# 92A1 rear sight issue



## Christx0277 (Jun 2, 2013)

I bought this pistol new from a local store 3 days ago. Took I out shooting yesterday. After the first clip (17 rounds ) I noticed my shots were all over the place. That's when I noticed the rear sight was loose and had slid to the left. It almost slid out of the groove. I pushed it back in as far as I could by hand and it felt fine but after one shot it was loose again. 
Now using a laser bore sight to check alighnment I pushed it back in and it's too far over to the right. 
Is there no way to tighten it down? Should I now take a brand new gun and send it back to beretta? 

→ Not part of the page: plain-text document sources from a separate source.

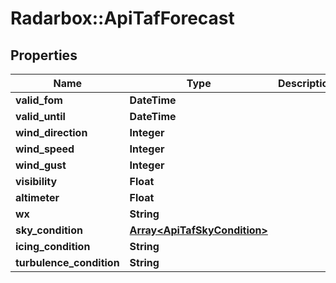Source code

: # Radarbox::ApiTafForecast

## Properties
Name | Type | Description | Notes
------------ | ------------- | ------------- | -------------
**valid_fom** | **DateTime** |  | [optional] 
**valid_until** | **DateTime** |  | [optional] 
**wind_direction** | **Integer** |  | [optional] 
**wind_speed** | **Integer** |  | [optional] 
**wind_gust** | **Integer** |  | [optional] 
**visibility** | **Float** |  | [optional] 
**altimeter** | **Float** |  | [optional] 
**wx** | **String** |  | [optional] 
**sky_condition** | [**Array&lt;ApiTafSkyCondition&gt;**](ApiTafSkyCondition.md) |  | [optional] 
**icing_condition** | **String** |  | [optional] 
**turbulence_condition** | **String** |  | [optional]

Thanks for any insight. New to Berettas so not sure if I'm missing something. I see no lock screws.


----------



## Shipwreck (Jan 26, 2006)

A local gunsmith could probably fix it for you - but not for free.

I'd just call Beretta - see if you can just send the slide in. Or, better yet - if they can give you a call tag to just send the gun in.

First time I've heard of this on a 92A1. A few times, the front and rear sights haven't been centered (had this personally, on one o two 92A1s I have owned)... But never heard of this issue.


----------



## Christx0277 (Jun 2, 2013)

Thanks shipwreck. Having just purchased I was hoping to avoid sending it away for a month to get fixed. But I'm sure your right. 
In searching other forums, I too have never come across this as an issue. Just figured I would ask and see if I was missing something. 
At least, for now, the not shooting straight isn't my fault.


----------